READING PASSAGE:
# Good Tutorials On The Small Swiss Lathe?



## jnash (Dec 6, 2010)

I have the tool and only some of the items in this picture......i don't have the small round bits (what are they?) and the bow...Are there any guides for this particular type?, ive been searching endlessly for this online and on youtube?any ideas? - really would like to use it for polishing and cutting if possible? - i was hoping i could hook it up to a dc motor instead of a bow! as ideally i could get a lathe but i don't have the space unfortunately.Thanks in advanceJon


----------



## tixntox (Jul 17, 2009)

They are mentioned in a whole chapter of Donald De Carle's Book, "Practical Watch Repairing". An excellent book for the would be repairer. :thumbsup:

Mike


----------



## feenix (May 27, 2008)

tixntox said:


> They are mentioned in a whole chapter of Donald De Carle's Book, "Practical Watch Repairing". An excellent book for the would be repairer. :thumbsup:
> 
> Mike


I know that there are PDF copies of this book knocking about, I've come across it a few times on my travels. The PDF comprises of scanned 'images' so is no good for searching, although it is readable.

TASK LIST:
**1)** In the Swiss lathe thread, which book does tixntox recommend?
**2)** Write the next part of the Swiss lathe thread, picking up after its final post.

DATASET EXCERPTS:
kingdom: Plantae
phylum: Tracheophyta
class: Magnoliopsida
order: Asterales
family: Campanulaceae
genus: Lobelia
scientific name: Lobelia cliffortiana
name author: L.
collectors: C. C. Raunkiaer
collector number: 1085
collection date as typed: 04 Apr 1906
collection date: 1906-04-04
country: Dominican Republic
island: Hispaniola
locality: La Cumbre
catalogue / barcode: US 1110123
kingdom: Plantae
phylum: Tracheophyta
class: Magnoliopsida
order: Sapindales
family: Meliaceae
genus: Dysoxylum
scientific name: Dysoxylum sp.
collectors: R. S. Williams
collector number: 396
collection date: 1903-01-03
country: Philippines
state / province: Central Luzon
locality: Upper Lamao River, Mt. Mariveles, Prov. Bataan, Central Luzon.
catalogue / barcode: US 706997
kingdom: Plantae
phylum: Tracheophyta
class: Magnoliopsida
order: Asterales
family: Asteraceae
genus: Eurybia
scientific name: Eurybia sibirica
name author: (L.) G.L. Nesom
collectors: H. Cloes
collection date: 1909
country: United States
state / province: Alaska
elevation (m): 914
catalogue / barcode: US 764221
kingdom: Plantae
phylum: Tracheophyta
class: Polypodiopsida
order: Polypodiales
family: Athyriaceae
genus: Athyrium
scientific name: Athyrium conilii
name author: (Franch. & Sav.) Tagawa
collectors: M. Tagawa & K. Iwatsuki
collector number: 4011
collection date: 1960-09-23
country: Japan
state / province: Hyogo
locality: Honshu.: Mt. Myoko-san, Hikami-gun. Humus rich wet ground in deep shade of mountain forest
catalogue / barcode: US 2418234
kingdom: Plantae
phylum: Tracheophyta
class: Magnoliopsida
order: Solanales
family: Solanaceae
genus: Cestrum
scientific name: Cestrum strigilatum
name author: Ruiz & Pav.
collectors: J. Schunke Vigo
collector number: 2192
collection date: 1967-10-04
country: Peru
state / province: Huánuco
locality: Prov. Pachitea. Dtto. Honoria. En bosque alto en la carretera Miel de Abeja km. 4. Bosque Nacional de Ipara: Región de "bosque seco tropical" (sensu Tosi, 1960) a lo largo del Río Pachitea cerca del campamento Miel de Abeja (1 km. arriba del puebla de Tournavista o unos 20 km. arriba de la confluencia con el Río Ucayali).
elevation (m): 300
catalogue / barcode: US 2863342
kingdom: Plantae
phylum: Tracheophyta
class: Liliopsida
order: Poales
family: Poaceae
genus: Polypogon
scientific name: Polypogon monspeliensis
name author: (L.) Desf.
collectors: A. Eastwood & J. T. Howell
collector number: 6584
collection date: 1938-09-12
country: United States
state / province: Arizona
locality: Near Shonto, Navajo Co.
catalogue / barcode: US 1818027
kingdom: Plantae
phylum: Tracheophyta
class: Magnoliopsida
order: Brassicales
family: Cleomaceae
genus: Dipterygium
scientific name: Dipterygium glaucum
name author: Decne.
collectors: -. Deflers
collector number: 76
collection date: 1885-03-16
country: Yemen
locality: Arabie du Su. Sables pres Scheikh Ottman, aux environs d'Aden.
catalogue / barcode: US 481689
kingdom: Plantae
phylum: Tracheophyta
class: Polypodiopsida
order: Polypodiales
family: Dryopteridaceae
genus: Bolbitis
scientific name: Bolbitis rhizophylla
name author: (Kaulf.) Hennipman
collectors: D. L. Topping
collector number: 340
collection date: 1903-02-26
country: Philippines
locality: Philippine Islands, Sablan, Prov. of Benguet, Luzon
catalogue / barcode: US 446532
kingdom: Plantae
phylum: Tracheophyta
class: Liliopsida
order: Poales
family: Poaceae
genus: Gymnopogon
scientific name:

RESPONSES IN ORDER:
**1)** Donald De Carle's "Practical Watch Repairing"

**2)**
----------



## harryblakes7 (Oct 1, 2010)

just wanted to add my 2p worth as i don't think you need a motor as you have the bow, this wraps around one loop of the pulley wheel which is attached to the piece your working on and you move the bow back and forth which turns the piece.

You need to bear in mind watch parts are very small and you don't need some big motor spinning them up to 1000 rpm for them to fly off into next doors garden...........


----------



## Marc H (Aug 8, 2010)

On the other hand....

using a bow in one hand and wielding a graver accurately in the other is not the easiest of skills to master (a bit like patting your head and rubbing your tummy at the same time only with potentially disastrous results if it goes wrong).

You don't need a big motor and if you're reasonably inventive then one of the best solutions (assuming that you decide to go down the motorised route) is to cannibalise and old sewing machine. The motor in there is an appropriate size for this kind of job, the foot pedal provides a lot of control over speed, and with the DIY approach you can change pulley sizes to match the motors capabilities to the job in hand.

You also have both hands free to concentrate on the job.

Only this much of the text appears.